Mohaghegh, Hoda and Rahmani, Hossein and Bennamoun, Mohammed (2023) Robust monocular 3D face reconstruction under challenging viewing conditions. Neurocomputing, 520. pp. 82-93. ISSN 0925-2312
Elsevier_s_CAS_Revision_Final.pdf - Accepted Version
Available under License Creative Commons Attribution-NonCommercial-NoDerivs.
Download (2MB)
Abstract
Despite extensive research, 3D face reconstruction from a single image remains an open research problem due to the high degree of variability in pose, occlusions and complex lighting conditions. While deep learning-based methods have achieved great success, they are usually limited to near frontal images and images that are free of occlusions. Also, the lack of diverse training data with 3D annotations considerably limits the performance of such methods. As such, existing methods fail to recover, with high fidelity, the facial details especially when dealing with images captured under extreme conditions. To address this issue, we propose an unsupervised coarse-to-fine framework for the reconstruction of 3D faces with detailed textures. Our core idea is that multiple images of the same person but captured under different viewing conditions should provide the same 3D face. We thus propose to leverage a self-augmentation learning technique to train a model that is robust to diverse variations. In addition, instead of directly employing image pixels, we use a set of discriminative features describing the identity and attributes of the face as input to the refinement module, making the model invariant to viewing conditions. This combination of self-augmentation learning with rich face-related features allows the reconstruction of plausible facial details even under challenging viewing conditions.

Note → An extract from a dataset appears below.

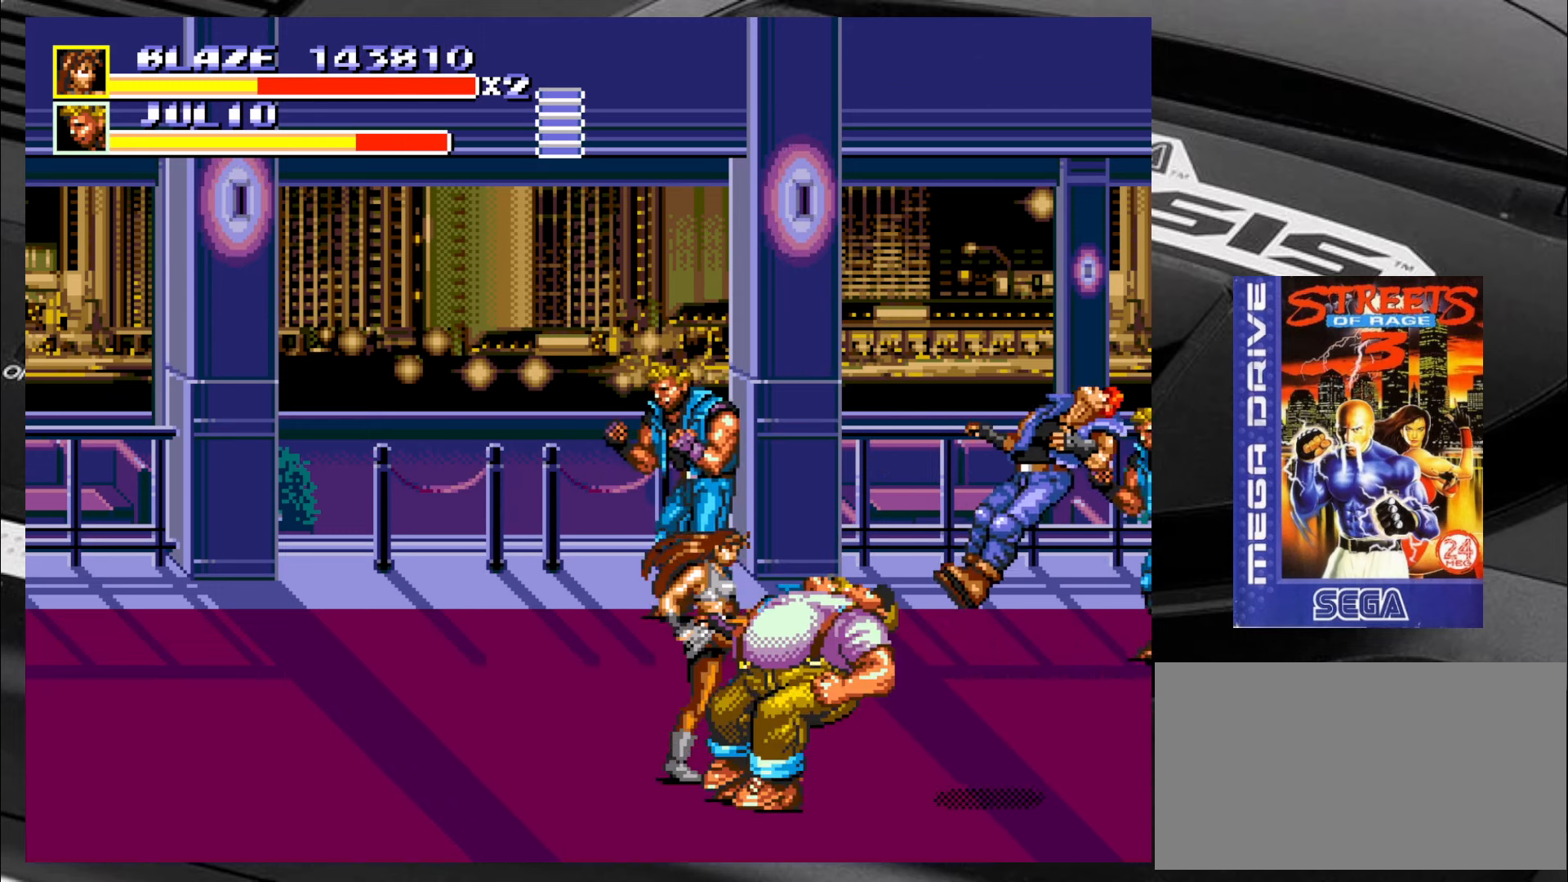
{"buttons": [], "left_stick": "up-left", "events": [[50, "CIRCLE", "down"], [117, "CIRCLE", "up"], [167, "CIRCLE", "down"], [250, "CIRCLE", "up"], [367, "left_stick", "up-left"]]}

We train the model end-to-end and in a self-supervised manner, without any 3D annotations, landmarks or identity labels, using a combination of an image-level photometric loss and a perception-level loss that is identity and attribute-aware. We evaluate the proposed approach on CelebA and AFLW2000 datasets, and demonstrate its robustness to appearance variations despite learning from unlabeled images. The qualitative comparisons indicate that our method produces detailed 3D faces even under extreme occlusions, out of plane rotations and noise perturbations where existing state-of-the-art methods often fail. We also quantitatively show that our method outperforms SOTA with more than 30.14%, 9.87% and 11.3% in terms of PSNR, SSIM and IDentity similarity, respectively.